→ Written task: All records below are to be duplicated exactly, with every picture excluded.

→ The records:
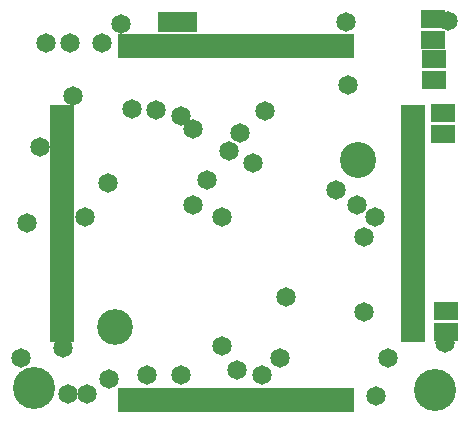
<source format=gbr>
%FSLAX23Y23*%
%MOIN*%
G04 EasyPC Gerber Version 13.0.2 Build 2807 *
%ADD86R,0.04362X0.08299*%
%ADD85R,0.08299X0.04362*%
%ADD71C,0.06500*%
%ADD14C,0.11900*%
%ADD13C,0.12000*%
%ADD10C,0.14000*%
%ADD15R,0.08000X0.06000*%
%ADD84R,0.07000X0.06500*%
X0Y0D02*
D02*
D10*
X17335Y17420D03*
X18670Y17415D03*
D02*
D13*
X18414Y18182D03*
D02*
D14*
X17602Y17625D03*
D02*
D15*
X18664Y18583D03*
Y18652D03*
X18666Y18448D03*
Y18517D03*
X18696Y18268D03*
Y18337D03*
X18706Y17608D03*
Y17677D03*
D02*
D71*
X17290Y17520D03*
X17310Y17970D03*
X17355Y18225D03*
X17375Y18570D03*
X17430Y17555D03*
X17448Y17402D03*
X17455Y18570D03*
X17465Y18395D03*
X17505Y17990D03*
X17510Y17400D03*
X17560Y18570D03*
X17580Y18105D03*
X17585Y17450D03*
X17625Y18635D03*
X17660Y18350D03*
X17710Y17465D03*
X17741Y18347D03*
X17823Y17465D03*
Y18327D03*
X17865Y18030D03*
Y18285D03*
X17910Y18115D03*
X17960Y17560D03*
Y17990D03*
X17985Y18210D03*
X18010Y17480D03*
X18020Y18270D03*
X18065Y18170D03*
X18095Y17465D03*
X18105Y18345D03*
X18155Y17520D03*
X18175Y17725D03*
X18340Y18080D03*
X18375Y18640D03*
X18380Y18430D03*
X18410Y18030D03*
X18435Y17675D03*
Y17925D03*
X18470Y17990D03*
X18475Y17395D03*
X18515Y17520D03*
X18705Y17570D03*
X18715Y18645D03*
D02*
D84*
X17780Y18640D03*
X17845D03*
D02*
D85*
X17426Y17596D03*
Y17636D03*
Y17675D03*
Y17714D03*
Y17754D03*
Y17793D03*
Y17833D03*
Y17872D03*
Y17911D03*
Y17951D03*
Y17990D03*
Y18029D03*
Y18069D03*
Y18108D03*
Y18148D03*
Y18187D03*
Y18226D03*
Y18266D03*
Y18305D03*
Y18344D03*
X18598Y17872D03*
Y17911D03*
X18598Y17596D03*
Y17636D03*
Y17675D03*
Y17714D03*
Y17754D03*
Y17793D03*
Y17833D03*
Y17951D03*
Y17990D03*
Y18029D03*
Y18069D03*
Y18108D03*
Y18148D03*
Y18187D03*
Y18226D03*
Y18266D03*
Y18305D03*
Y18344D03*
D02*
D86*
X17633Y17380D03*
Y18561D03*
X17672D03*
X17672Y17380D03*
X17712D03*
Y18561D03*
X17751Y17380D03*
Y18561D03*
X17790Y17380D03*
Y18561D03*
X17830D03*
X17830Y17380D03*
X17869D03*
Y18561D03*
X17909Y17380D03*
Y18561D03*
X17948Y17380D03*
X17948Y18561D03*
X17987Y17380D03*
X17987Y18561D03*
X18027Y17380D03*
Y18561D03*
X18066Y17380D03*
Y18561D03*
X18105D03*
X18105Y17380D03*
X18145Y18561D03*
X18145Y17380D03*
X18184D03*
Y18561D03*
X18224Y17380D03*
Y18561D03*
X18263Y17380D03*
X18263Y18561D03*
X18302Y17380D03*
Y18561D03*
X18342Y17380D03*
Y18561D03*
X18381Y17380D03*
Y18561D03*
X0Y0D02*
M02*

</source>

→ Written reply:
<source format=gbr>
%FSLAX23Y23*%
%MOIN*%
G04 EasyPC Gerber Version 13.0.2 Build 2807 *
%ADD86R,0.04362X0.08299*%
%ADD85R,0.08299X0.04362*%
%ADD71C,0.06500*%
%ADD14C,0.11900*%
%ADD13C,0.12000*%
%ADD10C,0.14000*%
%ADD15R,0.08000X0.06000*%
%ADD84R,0.07000X0.06500*%
X0Y0D02*
D02*
D10*
X17335Y17420D03*
X18670Y17415D03*
D02*
D13*
X18414Y18182D03*
D02*
D14*
X17602Y17625D03*
D02*
D15*
X18664Y18583D03*
Y18652D03*
X18666Y18448D03*
Y18517D03*
X18696Y18268D03*
Y18337D03*
X18706Y17608D03*
Y17677D03*
D02*
D71*
X17290Y17520D03*
X17310Y17970D03*
X17355Y18225D03*
X17375Y18570D03*
X17430Y17555D03*
X17448Y17402D03*
X17455Y18570D03*
X17465Y18395D03*
X17505Y17990D03*
X17510Y17400D03*
X17560Y18570D03*
X17580Y18105D03*
X17585Y17450D03*
X17625Y18635D03*
X17660Y18350D03*
X17710Y17465D03*
X17741Y18347D03*
X17823Y17465D03*
Y18327D03*
X17865Y18030D03*
Y18285D03*
X17910Y18115D03*
X17960Y17560D03*
Y17990D03*
X17985Y18210D03*
X18010Y17480D03*
X18020Y18270D03*
X18065Y18170D03*
X18095Y17465D03*
X18105Y18345D03*
X18155Y17520D03*
X18175Y17725D03*
X18340Y18080D03*
X18375Y18640D03*
X18380Y18430D03*
X18410Y18030D03*
X18435Y17675D03*
Y17925D03*
X18470Y17990D03*
X18475Y17395D03*
X18515Y17520D03*
X18705Y17570D03*
X18715Y18645D03*
D02*
D84*
X17780Y18640D03*
X17845D03*
D02*
D85*
X17426Y17596D03*
Y17636D03*
Y17675D03*
Y17714D03*
Y17754D03*
Y17793D03*
Y17833D03*
Y17872D03*
Y17911D03*
Y17951D03*
Y17990D03*
Y18029D03*
Y18069D03*
Y18108D03*
Y18148D03*
Y18187D03*
Y18226D03*
Y18266D03*
Y18305D03*
Y18344D03*
X18598Y17872D03*
Y17911D03*
X18598Y17596D03*
Y17636D03*
Y17675D03*
Y17714D03*
Y17754D03*
Y17793D03*
Y17833D03*
Y17951D03*
Y17990D03*
Y18029D03*
Y18069D03*
Y18108D03*
Y18148D03*
Y18187D03*
Y18226D03*
Y18266D03*
Y18305D03*
Y18344D03*
D02*
D86*
X17633Y17380D03*
Y18561D03*
X17672D03*
X17672Y17380D03*
X17712D03*
Y18561D03*
X17751Y17380D03*
Y18561D03*
X17790Y17380D03*
Y18561D03*
X17830D03*
X17830Y17380D03*
X17869D03*
Y18561D03*
X17909Y17380D03*
Y18561D03*
X17948Y17380D03*
X17948Y18561D03*
X17987Y17380D03*
X17987Y18561D03*
X18027Y17380D03*
Y18561D03*
X18066Y17380D03*
Y18561D03*
X18105D03*
X18105Y17380D03*
X18145Y18561D03*
X18145Y17380D03*
X18184D03*
Y18561D03*
X18224Y17380D03*
Y18561D03*
X18263Y17380D03*
X18263Y18561D03*
X18302Y17380D03*
Y18561D03*
X18342Y17380D03*
Y18561D03*
X18381Y17380D03*
Y18561D03*
X0Y0D02*
M02*

</source>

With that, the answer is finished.